In this debut paranormal-infused thriller, competing intelligence agencies use metaphysical technology while facing off in a realm beyond the corporeal world.
Professor Robert Shilling was 9 when his parents died in a car wreck. Believing there’s a chance he can still communicate with them, he places FieldREGs (random-event generators) around his New Jersey childhood home. Rob seems to have unknowingly piqued the interest of the NSA’s Gen. Donald Flint, who’s determined to get his hands on the professor’s files. He sends rookie agent Amanda Denoyer, Rob’s new postdoc at Duke University, to find the files. What exactly Flint wants isn’t immediately clear, but it’s related to his project, Celestial Destiny. He’s furthermore impatiently awaiting completion of the enigmatic imaging cube from postdoc Vadim Gostkov. The Russian’s heading the NSA-sponsored research group at MIT professor Dirk Jenner’s Institute for Transformative Research in Metamaterials—metamaterials that “exhibit properties not found in nature.” Meanwhile, John Pierce, who works at the research institute, has an appointment with psychologist Dr. Helene Bertrand for the hallucinations he’s been experiencing. Helene’s psychiatrist colleague Paul Greer, however, has seen patients (John’s co-workers) with identical hallucinatory symptoms, leading him to speculate they’re all seeing physical manifestations (ghosts, perhaps?). When someone winds up in a coma after an unexplained heart attack, it doesn’t prevent the person’s abduction. But these apparent kidnappers, traversing a plane not of the known world, haven’t seized the physical body; they’ve taken the soul. The resultant rescue operation precipitates a battle in a strange, unfamiliar realm.

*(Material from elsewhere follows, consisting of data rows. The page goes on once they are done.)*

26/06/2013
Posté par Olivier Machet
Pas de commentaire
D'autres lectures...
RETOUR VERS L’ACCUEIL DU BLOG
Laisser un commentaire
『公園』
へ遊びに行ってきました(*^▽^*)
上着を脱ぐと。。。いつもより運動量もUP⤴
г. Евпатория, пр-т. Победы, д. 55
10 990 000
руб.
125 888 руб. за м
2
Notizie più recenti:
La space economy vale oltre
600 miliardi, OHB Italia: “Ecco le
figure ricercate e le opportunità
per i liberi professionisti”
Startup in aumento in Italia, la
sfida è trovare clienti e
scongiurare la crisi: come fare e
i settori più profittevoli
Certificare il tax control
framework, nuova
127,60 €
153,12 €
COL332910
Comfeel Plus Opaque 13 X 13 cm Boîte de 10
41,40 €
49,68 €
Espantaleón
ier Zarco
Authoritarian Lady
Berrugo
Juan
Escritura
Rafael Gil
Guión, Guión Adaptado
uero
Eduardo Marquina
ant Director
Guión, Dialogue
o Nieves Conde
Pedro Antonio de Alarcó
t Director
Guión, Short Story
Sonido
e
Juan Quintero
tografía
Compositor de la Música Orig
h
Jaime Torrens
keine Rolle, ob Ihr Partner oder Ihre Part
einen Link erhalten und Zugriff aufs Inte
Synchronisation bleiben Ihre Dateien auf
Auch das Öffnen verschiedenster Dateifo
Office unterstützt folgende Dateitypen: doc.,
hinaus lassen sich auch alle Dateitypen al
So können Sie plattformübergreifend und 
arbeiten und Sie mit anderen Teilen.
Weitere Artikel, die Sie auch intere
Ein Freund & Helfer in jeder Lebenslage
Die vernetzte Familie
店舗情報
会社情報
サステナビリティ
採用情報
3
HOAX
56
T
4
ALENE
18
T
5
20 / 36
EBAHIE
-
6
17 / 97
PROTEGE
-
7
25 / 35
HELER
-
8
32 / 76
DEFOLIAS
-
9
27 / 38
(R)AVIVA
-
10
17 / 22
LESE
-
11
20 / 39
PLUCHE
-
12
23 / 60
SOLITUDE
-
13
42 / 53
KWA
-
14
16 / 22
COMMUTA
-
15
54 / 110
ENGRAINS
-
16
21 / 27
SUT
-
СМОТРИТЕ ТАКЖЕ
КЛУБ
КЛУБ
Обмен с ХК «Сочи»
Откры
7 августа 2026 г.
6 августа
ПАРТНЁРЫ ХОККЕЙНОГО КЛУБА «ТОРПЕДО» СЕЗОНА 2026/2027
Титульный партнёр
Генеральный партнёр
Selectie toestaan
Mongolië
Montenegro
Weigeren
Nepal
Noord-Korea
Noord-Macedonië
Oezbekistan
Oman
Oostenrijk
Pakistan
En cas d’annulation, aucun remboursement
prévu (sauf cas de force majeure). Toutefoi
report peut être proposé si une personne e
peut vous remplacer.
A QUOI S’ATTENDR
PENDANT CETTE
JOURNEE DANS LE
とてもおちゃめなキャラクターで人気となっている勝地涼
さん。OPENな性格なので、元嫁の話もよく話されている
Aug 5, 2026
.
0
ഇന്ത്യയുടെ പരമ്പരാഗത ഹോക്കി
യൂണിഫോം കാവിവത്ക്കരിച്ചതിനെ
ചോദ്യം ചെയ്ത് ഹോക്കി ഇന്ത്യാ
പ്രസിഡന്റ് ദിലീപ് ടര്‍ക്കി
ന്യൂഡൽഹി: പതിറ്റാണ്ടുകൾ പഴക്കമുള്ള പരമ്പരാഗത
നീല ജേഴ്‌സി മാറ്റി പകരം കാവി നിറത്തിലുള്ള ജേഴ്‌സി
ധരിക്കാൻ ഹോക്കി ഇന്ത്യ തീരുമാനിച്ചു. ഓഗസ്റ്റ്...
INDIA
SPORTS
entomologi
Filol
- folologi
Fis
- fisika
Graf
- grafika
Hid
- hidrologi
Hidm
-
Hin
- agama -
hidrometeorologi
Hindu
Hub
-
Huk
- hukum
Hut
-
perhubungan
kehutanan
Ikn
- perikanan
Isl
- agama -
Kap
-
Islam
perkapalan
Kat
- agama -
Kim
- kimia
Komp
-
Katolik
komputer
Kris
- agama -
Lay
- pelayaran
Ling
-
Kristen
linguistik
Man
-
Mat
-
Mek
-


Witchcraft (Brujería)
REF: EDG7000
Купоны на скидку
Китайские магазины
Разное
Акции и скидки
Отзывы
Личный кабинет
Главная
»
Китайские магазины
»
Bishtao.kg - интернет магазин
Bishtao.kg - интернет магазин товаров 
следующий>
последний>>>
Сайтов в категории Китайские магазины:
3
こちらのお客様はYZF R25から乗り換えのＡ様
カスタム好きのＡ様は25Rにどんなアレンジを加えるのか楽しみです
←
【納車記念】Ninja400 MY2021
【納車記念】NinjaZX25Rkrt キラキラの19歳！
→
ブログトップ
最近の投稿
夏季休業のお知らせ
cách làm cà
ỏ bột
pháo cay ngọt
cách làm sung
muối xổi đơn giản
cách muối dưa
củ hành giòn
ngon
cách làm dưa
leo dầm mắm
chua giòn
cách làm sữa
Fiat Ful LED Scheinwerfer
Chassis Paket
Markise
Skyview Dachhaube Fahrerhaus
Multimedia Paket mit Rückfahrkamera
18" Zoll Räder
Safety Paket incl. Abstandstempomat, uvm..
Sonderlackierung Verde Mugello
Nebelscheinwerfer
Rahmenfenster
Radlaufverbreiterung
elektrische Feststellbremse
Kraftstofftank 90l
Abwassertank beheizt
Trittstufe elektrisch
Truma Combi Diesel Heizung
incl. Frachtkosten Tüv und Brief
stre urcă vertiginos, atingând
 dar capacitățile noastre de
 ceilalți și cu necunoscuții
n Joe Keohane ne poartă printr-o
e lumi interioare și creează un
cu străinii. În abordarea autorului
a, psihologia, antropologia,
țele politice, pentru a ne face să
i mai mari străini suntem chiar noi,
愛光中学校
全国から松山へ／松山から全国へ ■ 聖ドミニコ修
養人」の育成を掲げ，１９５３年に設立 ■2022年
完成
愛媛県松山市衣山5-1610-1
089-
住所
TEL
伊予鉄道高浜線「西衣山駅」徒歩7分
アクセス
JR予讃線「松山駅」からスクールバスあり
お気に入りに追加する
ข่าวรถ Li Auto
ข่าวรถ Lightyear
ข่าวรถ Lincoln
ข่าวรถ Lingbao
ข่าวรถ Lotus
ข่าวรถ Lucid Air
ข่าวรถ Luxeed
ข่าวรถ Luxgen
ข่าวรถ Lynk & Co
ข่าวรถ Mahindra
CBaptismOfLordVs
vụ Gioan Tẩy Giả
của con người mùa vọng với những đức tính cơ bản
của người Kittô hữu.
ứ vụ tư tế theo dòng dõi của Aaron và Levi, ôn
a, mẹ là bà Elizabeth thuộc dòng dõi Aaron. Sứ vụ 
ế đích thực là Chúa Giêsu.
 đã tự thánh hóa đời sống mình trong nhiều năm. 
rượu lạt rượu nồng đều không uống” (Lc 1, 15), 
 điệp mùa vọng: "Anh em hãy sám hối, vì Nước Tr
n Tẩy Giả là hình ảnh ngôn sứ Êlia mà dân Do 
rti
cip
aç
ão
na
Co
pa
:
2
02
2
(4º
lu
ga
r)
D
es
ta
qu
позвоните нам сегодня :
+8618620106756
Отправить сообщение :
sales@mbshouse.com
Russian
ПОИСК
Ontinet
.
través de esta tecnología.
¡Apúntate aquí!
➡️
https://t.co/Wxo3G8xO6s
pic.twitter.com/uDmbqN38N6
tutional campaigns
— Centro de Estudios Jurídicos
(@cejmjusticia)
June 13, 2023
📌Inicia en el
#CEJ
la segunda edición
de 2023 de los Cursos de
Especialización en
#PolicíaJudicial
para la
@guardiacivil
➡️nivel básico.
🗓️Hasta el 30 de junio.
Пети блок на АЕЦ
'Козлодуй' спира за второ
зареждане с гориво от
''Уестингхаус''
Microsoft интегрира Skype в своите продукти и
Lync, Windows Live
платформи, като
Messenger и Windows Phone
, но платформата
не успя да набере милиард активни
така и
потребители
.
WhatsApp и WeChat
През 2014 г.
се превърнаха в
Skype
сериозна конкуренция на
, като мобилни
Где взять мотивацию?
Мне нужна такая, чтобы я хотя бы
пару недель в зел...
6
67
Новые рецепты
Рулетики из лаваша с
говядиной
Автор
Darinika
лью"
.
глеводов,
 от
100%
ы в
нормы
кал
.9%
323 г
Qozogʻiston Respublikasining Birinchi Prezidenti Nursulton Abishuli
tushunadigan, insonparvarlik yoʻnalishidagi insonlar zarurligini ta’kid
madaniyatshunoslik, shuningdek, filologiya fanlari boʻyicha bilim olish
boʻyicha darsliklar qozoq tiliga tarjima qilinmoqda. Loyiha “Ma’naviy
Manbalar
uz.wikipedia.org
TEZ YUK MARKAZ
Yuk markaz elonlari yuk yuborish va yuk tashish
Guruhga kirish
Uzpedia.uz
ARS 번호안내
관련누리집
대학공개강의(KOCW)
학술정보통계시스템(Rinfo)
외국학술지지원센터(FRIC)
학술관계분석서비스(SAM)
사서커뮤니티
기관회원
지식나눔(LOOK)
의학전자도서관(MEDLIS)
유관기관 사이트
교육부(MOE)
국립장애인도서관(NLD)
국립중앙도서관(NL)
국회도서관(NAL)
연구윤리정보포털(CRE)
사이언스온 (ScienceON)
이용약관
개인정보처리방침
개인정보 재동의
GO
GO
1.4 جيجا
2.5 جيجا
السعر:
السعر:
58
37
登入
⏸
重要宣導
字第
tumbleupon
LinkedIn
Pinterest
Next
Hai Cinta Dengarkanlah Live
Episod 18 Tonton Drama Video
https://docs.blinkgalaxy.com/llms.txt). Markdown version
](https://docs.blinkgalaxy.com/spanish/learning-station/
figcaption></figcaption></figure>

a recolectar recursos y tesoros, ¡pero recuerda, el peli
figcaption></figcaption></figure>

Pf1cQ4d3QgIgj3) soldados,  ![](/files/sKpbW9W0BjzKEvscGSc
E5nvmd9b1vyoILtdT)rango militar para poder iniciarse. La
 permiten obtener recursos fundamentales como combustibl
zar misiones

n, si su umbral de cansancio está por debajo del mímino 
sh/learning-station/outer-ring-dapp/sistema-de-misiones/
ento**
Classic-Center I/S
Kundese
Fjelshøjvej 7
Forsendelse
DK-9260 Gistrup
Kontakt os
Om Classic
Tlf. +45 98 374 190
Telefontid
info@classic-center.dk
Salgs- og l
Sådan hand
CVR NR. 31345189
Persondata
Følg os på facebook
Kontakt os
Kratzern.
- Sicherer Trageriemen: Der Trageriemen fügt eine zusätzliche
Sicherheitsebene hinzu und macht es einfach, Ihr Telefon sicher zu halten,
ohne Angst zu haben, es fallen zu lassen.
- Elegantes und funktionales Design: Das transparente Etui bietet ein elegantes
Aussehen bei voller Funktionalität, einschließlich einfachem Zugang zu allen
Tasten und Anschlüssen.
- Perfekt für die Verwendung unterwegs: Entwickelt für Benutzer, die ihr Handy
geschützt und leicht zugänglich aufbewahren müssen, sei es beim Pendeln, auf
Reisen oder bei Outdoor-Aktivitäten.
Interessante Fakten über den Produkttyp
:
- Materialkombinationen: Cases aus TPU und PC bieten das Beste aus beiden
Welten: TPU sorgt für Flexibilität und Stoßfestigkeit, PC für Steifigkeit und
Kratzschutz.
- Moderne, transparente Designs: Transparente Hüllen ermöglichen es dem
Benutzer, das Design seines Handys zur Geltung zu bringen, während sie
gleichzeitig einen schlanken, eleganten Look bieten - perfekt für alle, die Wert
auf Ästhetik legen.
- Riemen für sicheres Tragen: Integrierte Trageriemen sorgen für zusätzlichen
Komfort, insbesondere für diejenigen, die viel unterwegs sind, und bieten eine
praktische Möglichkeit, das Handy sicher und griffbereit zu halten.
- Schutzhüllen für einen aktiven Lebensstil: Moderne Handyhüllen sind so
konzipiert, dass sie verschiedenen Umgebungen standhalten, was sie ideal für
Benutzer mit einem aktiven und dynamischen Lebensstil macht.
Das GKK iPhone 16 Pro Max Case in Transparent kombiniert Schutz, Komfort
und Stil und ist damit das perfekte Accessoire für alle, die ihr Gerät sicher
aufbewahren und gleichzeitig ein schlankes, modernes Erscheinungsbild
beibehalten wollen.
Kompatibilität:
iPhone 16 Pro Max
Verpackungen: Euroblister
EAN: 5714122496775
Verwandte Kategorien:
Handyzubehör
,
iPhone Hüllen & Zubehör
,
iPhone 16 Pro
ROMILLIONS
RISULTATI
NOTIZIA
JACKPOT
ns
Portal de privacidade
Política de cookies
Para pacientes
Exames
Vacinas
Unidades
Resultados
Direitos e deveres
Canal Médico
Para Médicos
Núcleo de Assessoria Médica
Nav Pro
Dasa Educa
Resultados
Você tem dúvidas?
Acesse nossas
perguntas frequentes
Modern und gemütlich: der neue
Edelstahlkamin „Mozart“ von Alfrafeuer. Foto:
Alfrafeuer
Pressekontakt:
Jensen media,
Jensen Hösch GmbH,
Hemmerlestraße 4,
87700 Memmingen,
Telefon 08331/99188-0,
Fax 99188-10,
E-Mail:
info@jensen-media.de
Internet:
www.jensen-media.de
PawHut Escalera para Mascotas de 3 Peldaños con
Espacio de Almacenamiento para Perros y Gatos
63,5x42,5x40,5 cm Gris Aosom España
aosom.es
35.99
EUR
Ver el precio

Engelmayr’s book is an impressive fusion of paranormal novel and techno-thriller. Amanda, for one, in her first NSA mission, has a run-in with a Russian agent, while an intelligence agency is intent on destroying Celestial Destiny. These take place within a story brimming with metaphysical terminology, like the silver cords linking people outside their bodies to their physical selves. Characters often speak in hypotheticals, as they’re discussing concepts that are abstract, primarily unknown, or written off as pseudoscience. Fortunately, the crisp dialogue takes an intelligent, scientific approach. Flint, for example, proffers: “It’s a classic chicken-or-the-egg phenomenon. Do crustal magnetic anomalies associated with iron ore alter our biological circuitry, making us think we’re seeing ghosts? Or do ghosts tend to congregate around iron deposits?” Similarly, Engelmayr simplifies the plot by separating science and religion; Paul stresses proving “not the afterlife” but “an afterlife,” while Jenner differentiates the out-of-body soul from the biblical soul. The 2012-set story is augmented with the incorporation of real-life events, from impending Hurricane Sandy to people’s fears that the world will end before the year’s over. There are effective reveals, such as what the imaging cube does, and a final act, on the other plane, in which some of the threats aren’t exactly human. But while characters’ back stories are generally solid, a few are lacking. Helene, in particular, was traumatized by a 1980s horror film; for readers who haven’t seen it, vague details like “scary storm clouds” won’t register.
Surreal notions and landscape, grounded by the chic gadgets and intrigue of an espionage tale.